Scan each line of the records for the word "elbow" and extract the ones that have it.

-------- Input records

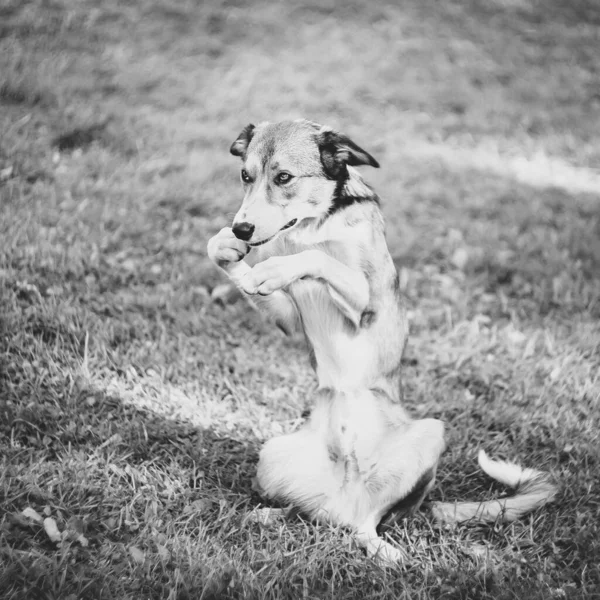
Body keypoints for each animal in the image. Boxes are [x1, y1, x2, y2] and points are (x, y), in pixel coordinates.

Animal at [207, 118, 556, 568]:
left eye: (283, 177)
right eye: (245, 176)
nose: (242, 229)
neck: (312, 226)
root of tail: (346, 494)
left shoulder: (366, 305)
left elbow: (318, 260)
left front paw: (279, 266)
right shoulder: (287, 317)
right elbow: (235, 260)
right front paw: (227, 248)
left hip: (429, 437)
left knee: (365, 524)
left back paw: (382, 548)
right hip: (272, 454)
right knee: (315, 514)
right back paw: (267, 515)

----------------
-------- Input records

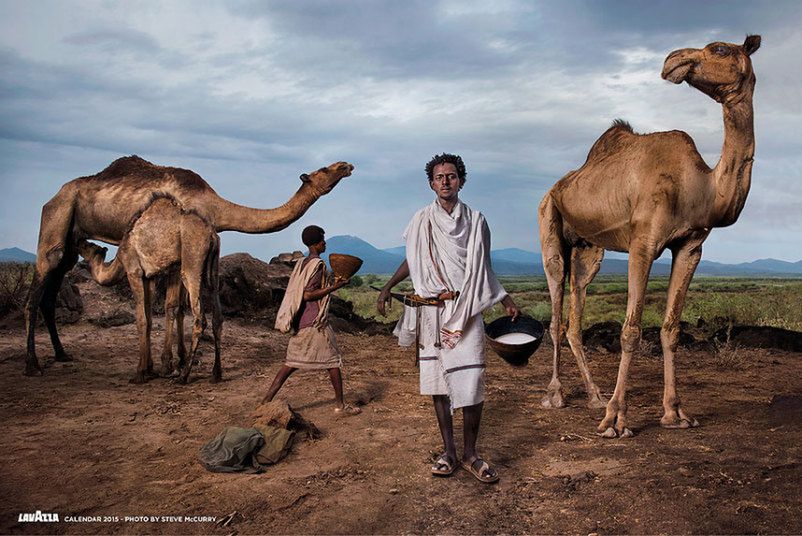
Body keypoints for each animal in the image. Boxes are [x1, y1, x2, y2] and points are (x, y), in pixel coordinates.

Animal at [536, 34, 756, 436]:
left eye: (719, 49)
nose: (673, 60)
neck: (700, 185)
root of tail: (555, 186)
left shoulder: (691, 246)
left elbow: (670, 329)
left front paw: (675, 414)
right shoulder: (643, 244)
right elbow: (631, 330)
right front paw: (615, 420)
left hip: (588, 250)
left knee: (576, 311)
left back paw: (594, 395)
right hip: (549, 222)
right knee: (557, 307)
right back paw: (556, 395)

----------------
-------- Input records

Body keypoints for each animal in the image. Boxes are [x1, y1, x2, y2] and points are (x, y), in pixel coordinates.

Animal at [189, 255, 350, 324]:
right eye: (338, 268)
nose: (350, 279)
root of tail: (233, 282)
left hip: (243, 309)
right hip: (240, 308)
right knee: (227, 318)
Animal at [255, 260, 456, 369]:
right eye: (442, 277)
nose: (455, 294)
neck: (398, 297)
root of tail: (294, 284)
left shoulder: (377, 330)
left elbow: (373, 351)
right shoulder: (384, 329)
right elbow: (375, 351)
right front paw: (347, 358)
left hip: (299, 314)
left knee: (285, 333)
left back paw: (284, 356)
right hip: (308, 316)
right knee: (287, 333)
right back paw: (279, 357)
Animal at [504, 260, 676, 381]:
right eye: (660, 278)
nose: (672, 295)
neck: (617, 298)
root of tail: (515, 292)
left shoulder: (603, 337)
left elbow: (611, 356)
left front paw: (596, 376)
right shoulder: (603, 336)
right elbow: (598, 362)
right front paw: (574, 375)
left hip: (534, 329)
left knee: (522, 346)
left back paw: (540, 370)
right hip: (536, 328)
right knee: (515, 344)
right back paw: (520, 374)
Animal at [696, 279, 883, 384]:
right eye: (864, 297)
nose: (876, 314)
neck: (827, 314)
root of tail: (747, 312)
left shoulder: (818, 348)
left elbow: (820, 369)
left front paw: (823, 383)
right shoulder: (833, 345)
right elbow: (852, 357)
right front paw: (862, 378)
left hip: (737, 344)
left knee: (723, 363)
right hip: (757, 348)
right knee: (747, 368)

----------------

• **Solution to the exercise**
left elbow: (318, 260)
right elbow: (235, 260)
left elbow: (670, 329)
right elbow: (631, 330)
left elbow: (373, 351)
right elbow: (375, 351)
left elbow: (611, 356)
right elbow: (598, 362)
left elbow: (820, 369)
right elbow: (852, 357)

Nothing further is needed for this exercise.